Adil Blakhdim, morto a 37 anni
Adil Blakhdim, morto a 37 anni

Vizzolo Predabissi (Milano) - "Era uno dei miei, un operativo. Corretto, studioso del diritto. Ancora non ci credo, risento nella testa le sue parole. È stata una morte infame". Fulvio Di Giorgio è uno dei coordinatori del Si Cobas, il sindacato del quale faceva parte anche Adil Belakhdim, il 37enne di origine marocchina, residente a Vizzolo Predabissi, nel Milanese, morto durante un picchetto, travolto da un tir il cui conducente è stato poi arrestato, venerdì a Biandrate, nel Novarese. Dopo la drammatica notizia, il sindacato ha deciso di promuovere una raccolta di fondi a sostegno della famiglia del "compagno" scomparso, che lascia la moglie, Lucia Marzocca, e due figli piccoli, di quattro e sei anni. 

Arrivato in Italia per studiare, Belakhdim era poi approdato nel mondo delle logistiche, dove aveva lavorato come facchino. In Italia aveva conosciuto Lucia.

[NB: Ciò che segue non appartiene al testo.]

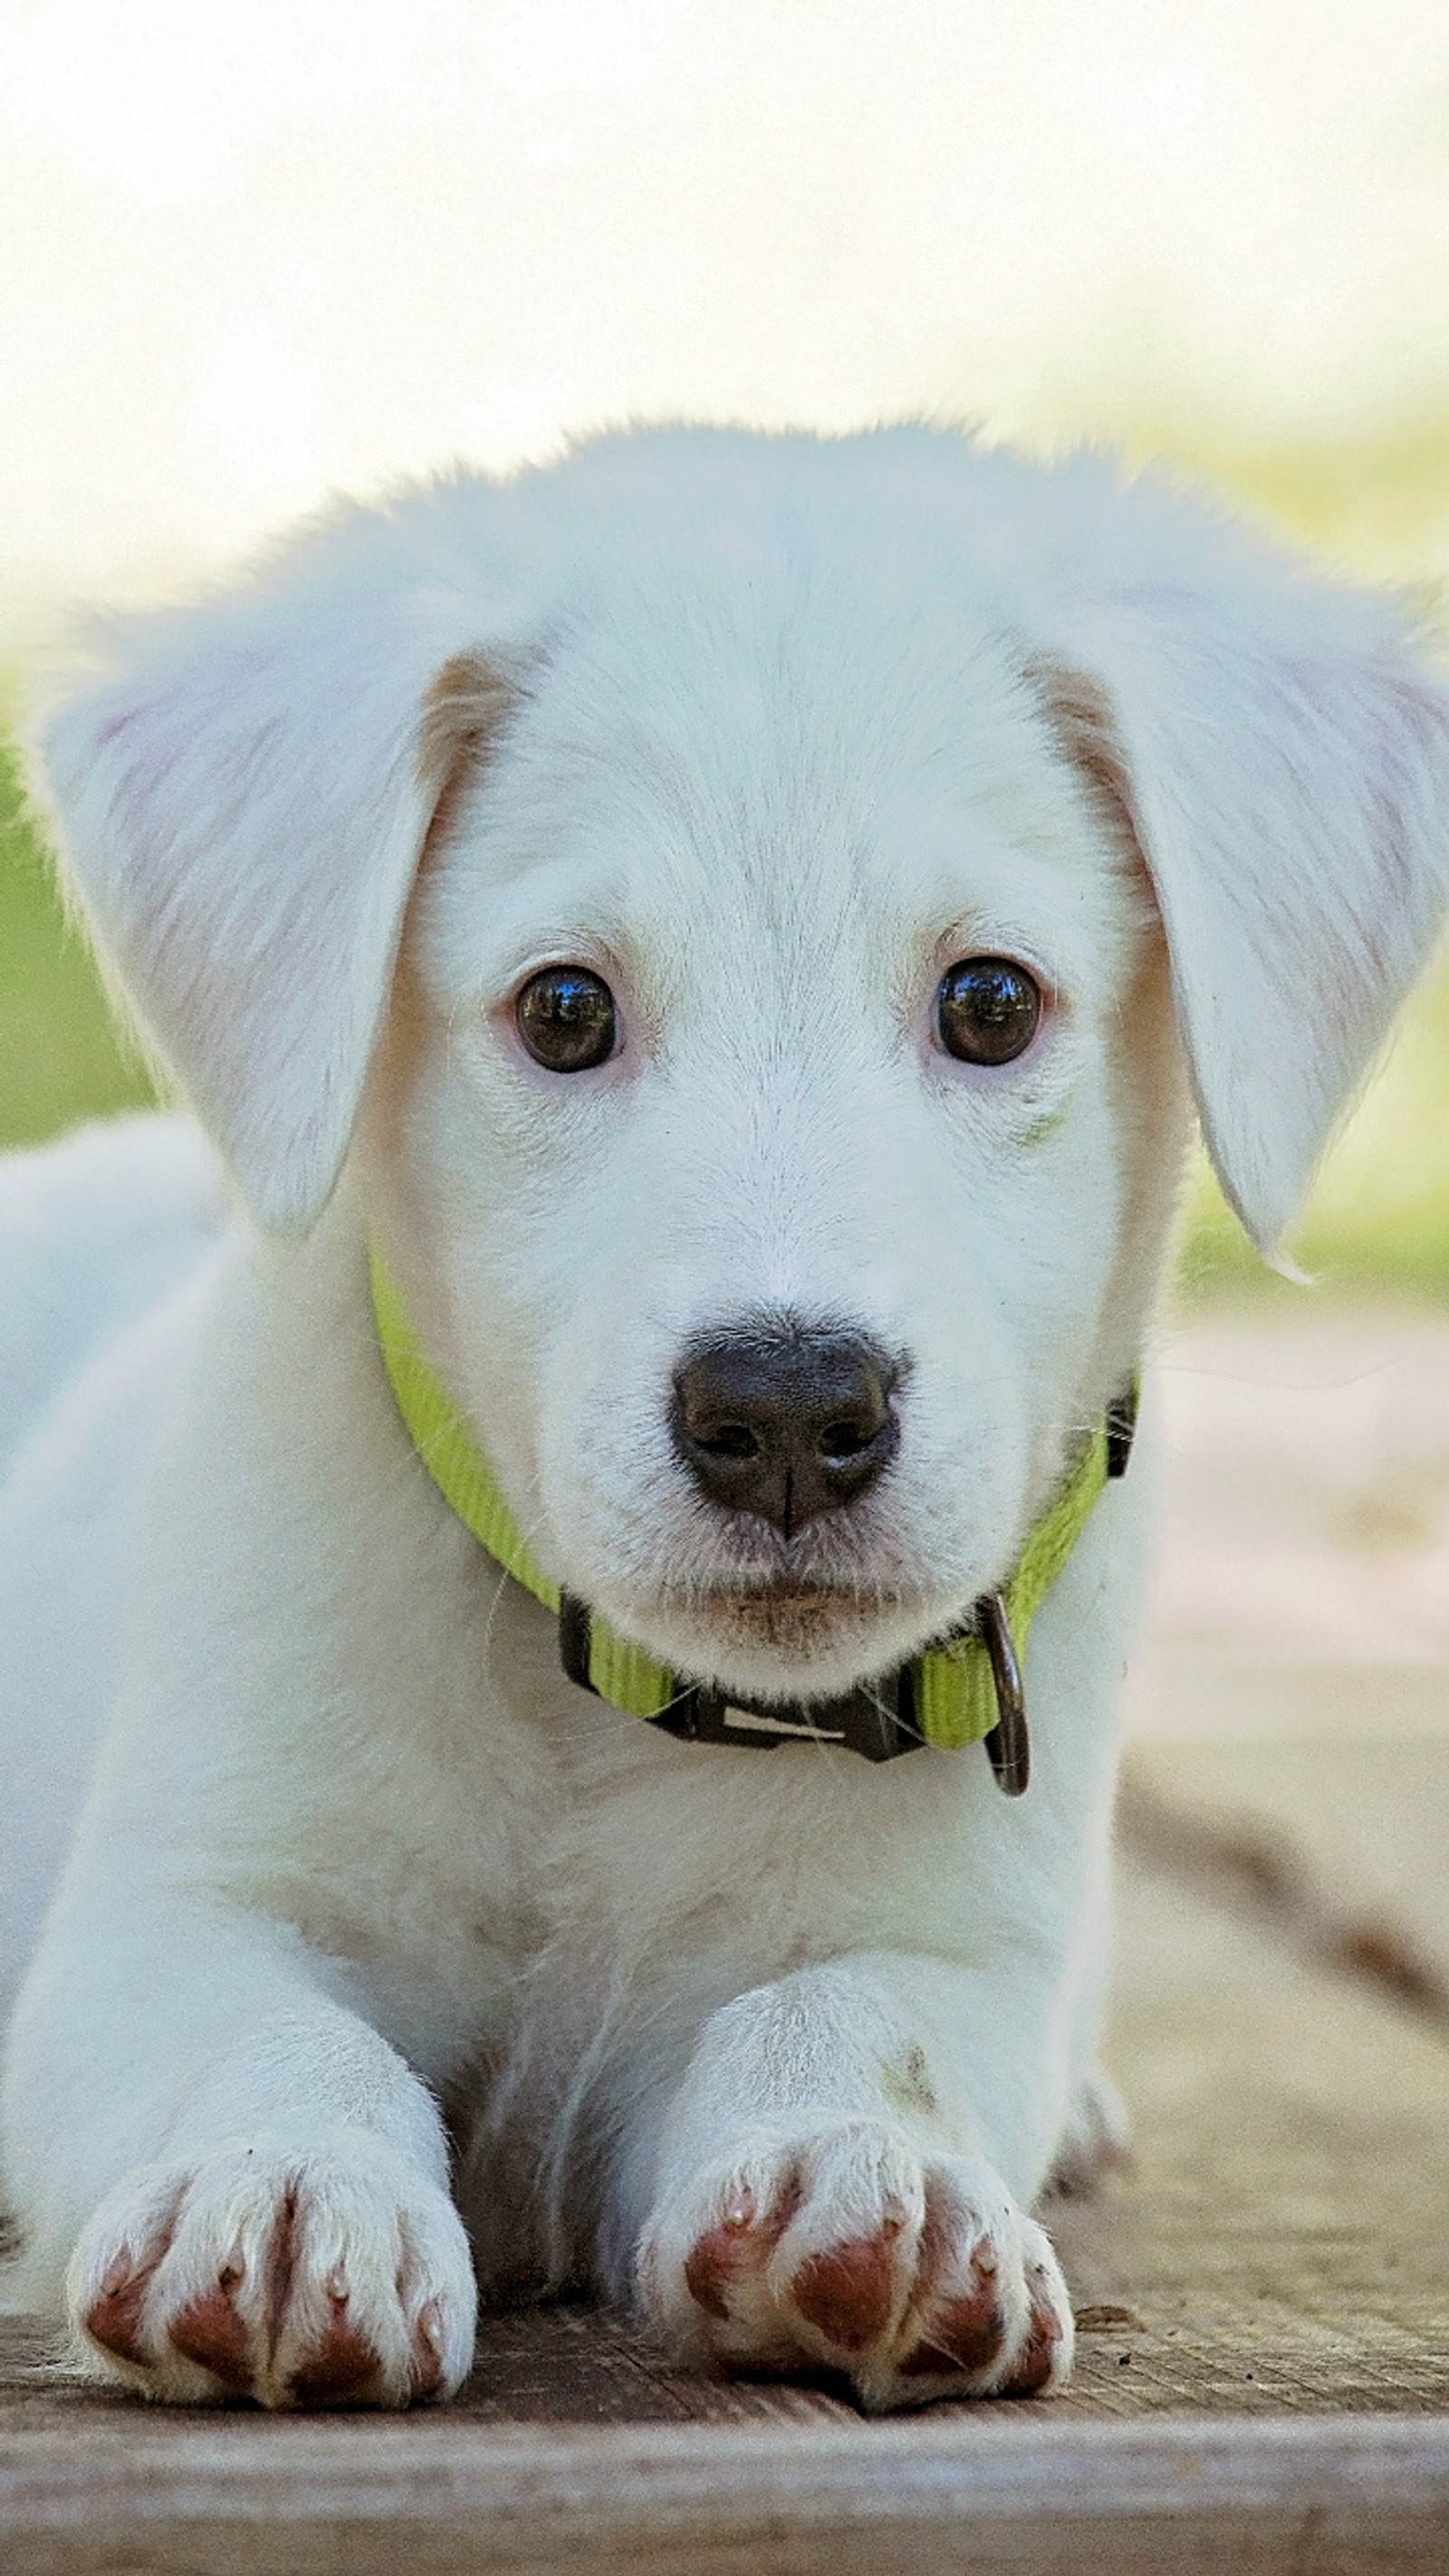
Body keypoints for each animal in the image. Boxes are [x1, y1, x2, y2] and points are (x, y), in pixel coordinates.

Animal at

Per un po’ aveva lavorato alla Tnt di Peschiera Borromeo, "poi era tornato in Marocco, dove aveva cercato di avviare un’attività in proprio – racconta Di Giorgio –. Le cose non sono andate come avrebbe voluto ed è tornato in Italia, dove si è attivato nel sindacato". Un sindacato, il Si Cobas, nato il 28 marzo 2010 e da allora sempre in prima linea per cercare di rappresentare e difendere i diritti degli "ultimi", i facchini delle cooperative, per la stragrande maggioranza stranieri, impiegati nei grandi hub della movimentazione merci.

Prodromici alla creazione del gruppo sono stati, nel febbraio 2010, gli scioperi alla Gls di Cerro al Lambro. Da lì ha preso le mosse una mobilitazione operaia che in undici anni ha esteso proteste e rivendicazioni, anche aspre, a varie località d’Italia, contribuendo "ad aumentare tra i lavoratori la consapevolezza dei propri diritti e la necessità di chiedere condizioni più umane – racconta Di Giorgio –. In più di un caso abbiamo ottenuto maggiore rispetto, ma anche ticket mensa e premi di risultato, però c’è ancora molto da fare per cambiare un sistema incardinato sullo sfruttamento, che fa profitti sulla pelle dei lavoratori. Purtroppo solo quando succedono fatti drammatici, come quello di Adil, si accendono i riflettori su certe dinamiche, e anche i Ministri prendono posizione. Quanto accaduto non ci fermerà: nonostante tutto, il sindacato continua a crescere". 

Persone schive, educate: così a Vizzolo Predabissi vicini di casa e conoscenti descrivono il 37enne e la sua famiglia. Negli ultimi mesi, in realtà, nell’appartamento di via Giovanni Paolo I, nella tranquilla frazione di Sarmazzano, ci viveva solo lui: la moglie era andata in Marocco, per farsi aiutare dai suoceri nella gestione dei bambini, e mancava da Natale. Ancora nel pomeriggio di ieri il citofono dell’abitazione suonava a vuoto, dei parenti dell’uomo non c’era traccia. Intanto, la notizia della tragica scomparsa è rimbalzata in tutto il paese, oltre che nelle comunità arabe del Sud Milano. "Siamo ancora tutti sconvolti per l’accaduto. Morire durante una manifestazione per la difesa del lavoro è un fatto gravissimo, oltre che molto triste – commenta il sindaco Luisa Salvatori –. Il nostro Comune è a disposizione, per quanto possibile, per supportare la famiglia nelle pratiche burocratiche". Domani alle 21 la Pro Loco di Vizzolo e il Club3 organizzeranno un sit-in davanti al Municipio, in ricordo del sindacalista, "per far sentire la vicinanza della comunità locale alla sua famiglia", spiegano i promotori.